In about one-third of cases, CFS develops after a case of infection, such as a cold or hepatitis. Other risk factors include emotional stress, exposure to toxins, hormone imbalance or allergies.
Women account for the majority of cases. Children and adolescent cases of CFS have also been documented.
Fatigue is a symptom of many medical conditions. Physicians must eliminate other conditions, such as mental disorders or infection, before making a diagnosis of CFS.
Four or more of the following symptoms must be present for more than six months:
1. Short-term memory loss or a severe inability to concentrate.
2. Sore throat.
3. Swollen lymph nodes in the neck or armpits.
4. Muscle pain.
5. Joint pain without redness or swelling.
6. Intense or changing patterns of headaches.
7. Sleep that does not refresh, impairing patients' ability to function normally.
8. Fatigue, after any exertion, that lasts for more than one day.
Symptoms can last for weeks to years, depending upon the individual. Some CFS patients recover enough to resume work while some grow progressively worse.
While a definitive cure has not been found, medical scientists are trying to find treatments that may lead to better management of the disease. Physicians and patients can choose from a wide range of therapies to find a regimen that works best to alleviate symptoms.
1. Lifestyle management - CFS patients need to pace themselves and know their limits. Patients should keep a manageable daily routine, avoiding unusual physical or emotional stress. Supervised modest exercise is important to avoid deconditioning.
2. Psychotherapy and supportive counseling - Certain psychotherapies help patients to cope and alleviate some of the distress associated with CFS.
3. Medication - Anti-depressant and anti-anxiety drugs may help to relieve some symptoms. Amitriptyline (Elavil) improves sleep and energy levels and relieves mild pain. Common over-the-counter, pain-relief drugs relieve pain and fever. Some CFS patients may benefit from drugs and other therapies that treat low blood pressure.
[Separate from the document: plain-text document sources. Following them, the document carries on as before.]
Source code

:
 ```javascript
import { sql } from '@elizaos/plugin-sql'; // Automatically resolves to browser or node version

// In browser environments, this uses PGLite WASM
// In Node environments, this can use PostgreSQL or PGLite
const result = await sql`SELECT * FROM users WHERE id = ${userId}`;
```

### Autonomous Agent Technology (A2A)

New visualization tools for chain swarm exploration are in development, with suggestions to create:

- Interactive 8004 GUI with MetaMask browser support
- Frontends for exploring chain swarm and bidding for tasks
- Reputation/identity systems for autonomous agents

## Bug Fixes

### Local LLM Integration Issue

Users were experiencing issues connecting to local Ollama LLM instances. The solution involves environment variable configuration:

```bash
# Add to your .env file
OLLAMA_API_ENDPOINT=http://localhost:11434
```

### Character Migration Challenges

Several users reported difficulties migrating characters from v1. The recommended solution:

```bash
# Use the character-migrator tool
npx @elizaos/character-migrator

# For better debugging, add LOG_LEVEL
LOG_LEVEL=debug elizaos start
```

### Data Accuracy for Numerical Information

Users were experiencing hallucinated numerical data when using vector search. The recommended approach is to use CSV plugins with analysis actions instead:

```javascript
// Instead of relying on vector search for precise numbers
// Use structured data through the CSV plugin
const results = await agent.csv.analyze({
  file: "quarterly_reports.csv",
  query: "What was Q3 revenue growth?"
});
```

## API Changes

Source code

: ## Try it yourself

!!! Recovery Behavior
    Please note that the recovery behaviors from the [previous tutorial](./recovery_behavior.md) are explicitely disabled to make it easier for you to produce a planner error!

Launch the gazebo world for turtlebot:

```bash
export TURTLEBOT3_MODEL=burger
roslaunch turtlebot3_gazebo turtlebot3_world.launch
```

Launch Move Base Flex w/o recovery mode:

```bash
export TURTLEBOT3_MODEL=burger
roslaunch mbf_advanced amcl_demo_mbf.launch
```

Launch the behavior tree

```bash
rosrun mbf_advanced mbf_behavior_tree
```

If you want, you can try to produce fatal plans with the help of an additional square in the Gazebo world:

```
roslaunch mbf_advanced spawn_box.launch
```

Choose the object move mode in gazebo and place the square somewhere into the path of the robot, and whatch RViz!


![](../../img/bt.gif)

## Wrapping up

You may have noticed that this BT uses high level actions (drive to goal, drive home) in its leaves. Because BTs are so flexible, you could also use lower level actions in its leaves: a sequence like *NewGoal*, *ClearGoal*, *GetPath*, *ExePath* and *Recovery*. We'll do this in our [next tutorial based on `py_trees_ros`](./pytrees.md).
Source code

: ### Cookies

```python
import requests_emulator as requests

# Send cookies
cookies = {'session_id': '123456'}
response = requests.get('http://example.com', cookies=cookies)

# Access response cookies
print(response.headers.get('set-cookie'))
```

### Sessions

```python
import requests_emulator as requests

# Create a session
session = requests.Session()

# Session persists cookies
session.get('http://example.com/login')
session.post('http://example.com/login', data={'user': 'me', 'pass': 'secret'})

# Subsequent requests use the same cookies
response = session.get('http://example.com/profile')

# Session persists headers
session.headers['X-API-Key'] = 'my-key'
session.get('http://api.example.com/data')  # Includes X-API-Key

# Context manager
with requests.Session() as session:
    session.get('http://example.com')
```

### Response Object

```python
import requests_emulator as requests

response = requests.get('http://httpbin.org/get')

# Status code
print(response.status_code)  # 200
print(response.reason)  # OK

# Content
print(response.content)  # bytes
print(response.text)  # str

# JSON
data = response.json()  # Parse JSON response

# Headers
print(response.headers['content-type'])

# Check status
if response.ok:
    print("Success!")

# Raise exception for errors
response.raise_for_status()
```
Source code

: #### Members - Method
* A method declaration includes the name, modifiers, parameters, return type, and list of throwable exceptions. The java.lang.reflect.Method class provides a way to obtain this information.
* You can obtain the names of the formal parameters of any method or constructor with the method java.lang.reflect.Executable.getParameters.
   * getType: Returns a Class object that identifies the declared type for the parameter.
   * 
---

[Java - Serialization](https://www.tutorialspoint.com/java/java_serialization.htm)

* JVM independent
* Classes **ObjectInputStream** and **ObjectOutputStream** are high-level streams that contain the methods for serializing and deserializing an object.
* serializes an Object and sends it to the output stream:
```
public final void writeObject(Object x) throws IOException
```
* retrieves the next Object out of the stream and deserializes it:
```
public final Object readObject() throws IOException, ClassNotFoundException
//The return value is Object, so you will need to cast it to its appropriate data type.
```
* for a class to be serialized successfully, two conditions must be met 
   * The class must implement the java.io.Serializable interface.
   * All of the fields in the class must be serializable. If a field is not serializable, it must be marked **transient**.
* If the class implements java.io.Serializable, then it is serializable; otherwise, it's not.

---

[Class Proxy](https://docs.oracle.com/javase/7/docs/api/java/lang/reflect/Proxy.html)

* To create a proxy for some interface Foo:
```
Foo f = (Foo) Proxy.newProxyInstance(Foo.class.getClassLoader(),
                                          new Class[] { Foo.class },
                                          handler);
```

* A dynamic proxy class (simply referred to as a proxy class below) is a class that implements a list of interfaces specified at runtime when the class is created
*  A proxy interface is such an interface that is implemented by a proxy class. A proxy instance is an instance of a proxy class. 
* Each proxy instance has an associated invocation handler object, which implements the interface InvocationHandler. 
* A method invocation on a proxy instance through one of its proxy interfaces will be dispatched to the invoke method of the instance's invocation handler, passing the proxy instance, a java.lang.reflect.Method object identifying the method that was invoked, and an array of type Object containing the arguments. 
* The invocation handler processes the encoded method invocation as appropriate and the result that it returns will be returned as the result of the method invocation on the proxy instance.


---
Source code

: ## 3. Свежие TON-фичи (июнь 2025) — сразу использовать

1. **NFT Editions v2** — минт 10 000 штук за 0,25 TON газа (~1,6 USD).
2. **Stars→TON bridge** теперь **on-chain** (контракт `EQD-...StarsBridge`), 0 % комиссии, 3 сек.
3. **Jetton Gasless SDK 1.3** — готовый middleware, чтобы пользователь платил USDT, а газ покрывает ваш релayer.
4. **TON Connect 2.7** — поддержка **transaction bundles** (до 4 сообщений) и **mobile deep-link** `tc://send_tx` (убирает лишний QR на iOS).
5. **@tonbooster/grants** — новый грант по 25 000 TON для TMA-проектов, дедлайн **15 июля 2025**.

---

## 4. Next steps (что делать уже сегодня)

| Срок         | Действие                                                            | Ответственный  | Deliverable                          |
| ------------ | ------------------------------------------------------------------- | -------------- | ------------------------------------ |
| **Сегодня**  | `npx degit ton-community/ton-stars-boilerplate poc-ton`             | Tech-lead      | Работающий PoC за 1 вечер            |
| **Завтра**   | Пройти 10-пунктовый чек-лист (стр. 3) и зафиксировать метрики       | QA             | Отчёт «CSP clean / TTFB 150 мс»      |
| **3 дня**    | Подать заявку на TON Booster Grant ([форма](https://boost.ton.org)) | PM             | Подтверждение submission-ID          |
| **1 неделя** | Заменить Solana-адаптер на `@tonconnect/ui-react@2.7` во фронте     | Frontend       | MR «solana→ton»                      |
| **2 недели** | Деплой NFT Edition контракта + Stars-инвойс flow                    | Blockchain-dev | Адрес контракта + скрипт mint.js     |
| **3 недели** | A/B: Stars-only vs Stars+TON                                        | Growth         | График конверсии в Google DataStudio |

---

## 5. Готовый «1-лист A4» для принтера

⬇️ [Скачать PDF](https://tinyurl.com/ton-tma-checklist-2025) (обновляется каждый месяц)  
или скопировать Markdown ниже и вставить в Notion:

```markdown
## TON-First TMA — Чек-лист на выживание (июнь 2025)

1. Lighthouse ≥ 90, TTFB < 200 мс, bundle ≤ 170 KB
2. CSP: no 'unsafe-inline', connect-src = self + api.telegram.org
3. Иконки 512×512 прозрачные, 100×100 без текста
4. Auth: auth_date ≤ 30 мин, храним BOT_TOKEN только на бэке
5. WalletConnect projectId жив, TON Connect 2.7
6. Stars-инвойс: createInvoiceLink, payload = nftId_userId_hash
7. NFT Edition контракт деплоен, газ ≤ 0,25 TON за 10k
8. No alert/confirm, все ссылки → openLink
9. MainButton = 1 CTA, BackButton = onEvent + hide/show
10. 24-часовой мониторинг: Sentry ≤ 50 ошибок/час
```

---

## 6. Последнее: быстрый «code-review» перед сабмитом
4. Dietary supplements and herbs - The effectiveness of most dietary supplements has not been scientifically tested. However, some CFS patients seem to benefit from taking a variety of vitamins, coenzymes, minerals and herbal preparations. Examples of these supplements include iron, melatonin, selenium, vitamins B12, C, and A, astralagus, bromelain, echinacea, garlic, Ginkgo biloba, ginseng, quercetin and St. John's Wort.
5. Non-drug therapies - Some CFS patients find relief in acupuncture, aquatic therapy, chiropractic adjustments, massage, self-hypnosis, tai chi, stretching, yoga and therapeutic touch.
Since doctors don't know how CFS develops, they canít recommend any effective preventive measures.